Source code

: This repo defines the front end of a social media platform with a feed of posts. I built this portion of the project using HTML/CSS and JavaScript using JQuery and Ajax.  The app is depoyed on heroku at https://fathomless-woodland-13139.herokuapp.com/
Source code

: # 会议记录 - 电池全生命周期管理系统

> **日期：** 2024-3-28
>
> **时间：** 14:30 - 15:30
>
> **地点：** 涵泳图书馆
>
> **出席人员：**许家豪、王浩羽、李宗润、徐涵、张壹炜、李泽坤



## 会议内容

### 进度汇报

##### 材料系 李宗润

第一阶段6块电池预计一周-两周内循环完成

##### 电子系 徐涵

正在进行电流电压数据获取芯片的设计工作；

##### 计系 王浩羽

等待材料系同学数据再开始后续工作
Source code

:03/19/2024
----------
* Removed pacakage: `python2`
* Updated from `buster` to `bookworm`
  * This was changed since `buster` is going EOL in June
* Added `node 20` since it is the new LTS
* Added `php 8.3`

★ ★ ★ ★

Quote the line that contains "##### 计系 王浩羽" and each line after it through the end of the data, exactly, leaving out everything else.

Result of this task ::
##### 计系 王浩羽

等待材料系同学数据再开始后续工作
Source code

:03/19/2024
----------
* Removed pacakage: `python2`
* Updated from `buster` to `bookworm`
  * This was changed since `buster` is going EOL in June
* Added `node 20` since it is the new LTS
* Added `php 8.3`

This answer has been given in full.